The other wall
Reminiscent of a block of ice or a glacier, the large sloping roof of the opera house is the structure that defines the dynamics of the foyer space beneath. Situated inside the foyer, my installation The other wall amplifies these dynamics: I have tried to integrate immaterial elements – daylight, artificial light, and shadows – with the individual movement of the visitors and the notion of temporality. I have interpreted the space as a slow, almost glacial movement that subtly changes in appearance. For inspiration, I looked at the crevasses and tunnels located under glaciers: the life below and inside the ice is suspended in a much slower temporal sequence than the “outside” world – only minor, sudden movements and vibrations can be detected. Under pressure from an icecap, water moves and freezes differently than in other conditions. In a similar fashion, the ripples of water at the edge of the large Opera House, sitting in the Oslo harbour, are repeated in the wall pattern like vibrations – not unlike sound waves. The other wall is based on studies of geometric patterns, ripples of water, and sound waves. Together, these principles dematerialise the foyer through the use of luminous materials. But on the other hand they also densify the space, which is thick with expectations of what is to happen inside the auditorium. The predominantly white light with slight tones of green fades almost unnoticeably in and out, and the pattern plays with the dynamically tilted proportions of the foyer. Ultimately, immaterial elements such as natural and artificial light, the reflections of the harbour water, and the varying degrees and density of shadows create the spatial setup of the foyer. This setup is activated by the visitors to the house. Through their individual and collective experiences, their movement and physical presence, the space is given tangible dimensions that reach beyond the mere dimensions of height, width, and depth.

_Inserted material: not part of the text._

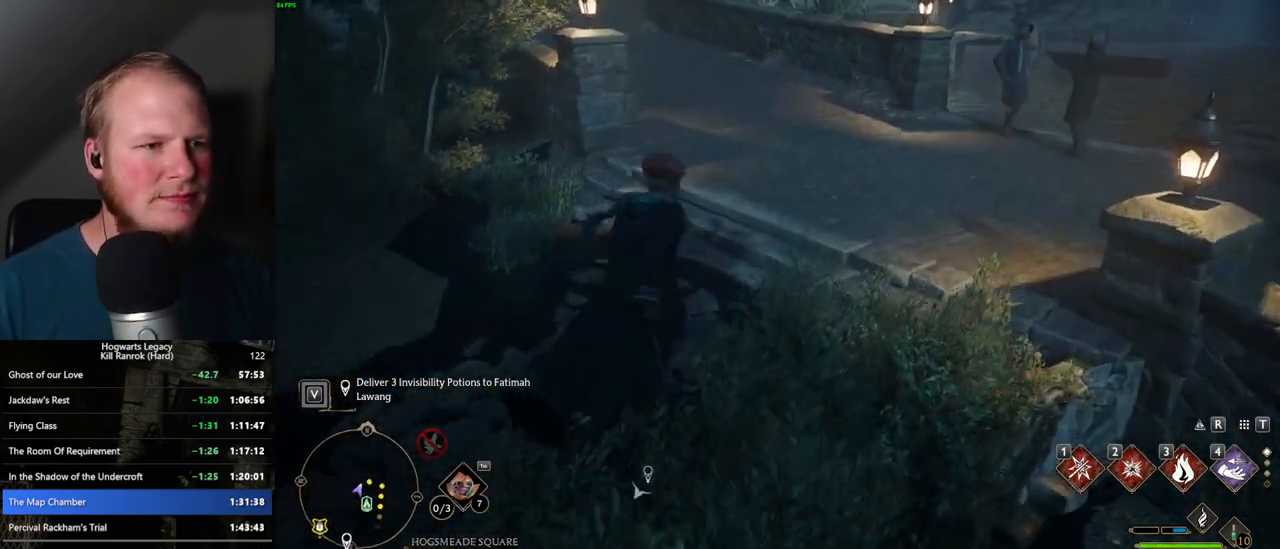
{"keys": ["a", "w"], "mouse": [], "events": [[34, "d", "up"], [317, "a", "down"]]}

A site-specific commission for the new Oslo Opera House in Norway, "The other wall" consists of 340 m2 of white and green light panels. These are installed varying from 5 to 50 cm in front of the walls of three large
free-standing volumes, carrying the large ramp that defines the opera-house
foyer. The installation involves two light sources: one is set in the floor
in front of the panels, illuminating the geometric pattern, while the other
is integrated into the rear of the panels, illuminating the walls behind.
This second light source is seen through the perforations of the incremental
pattern. Via a control unit, the rear and front lights fade in and out. As
the front lights on the panels slowly increase, the rear lights are dimmed
accordingly. Opera-goers will thus perceive changing lights and shadows that influence their perception of the panels as well as the foyer's spatial properties.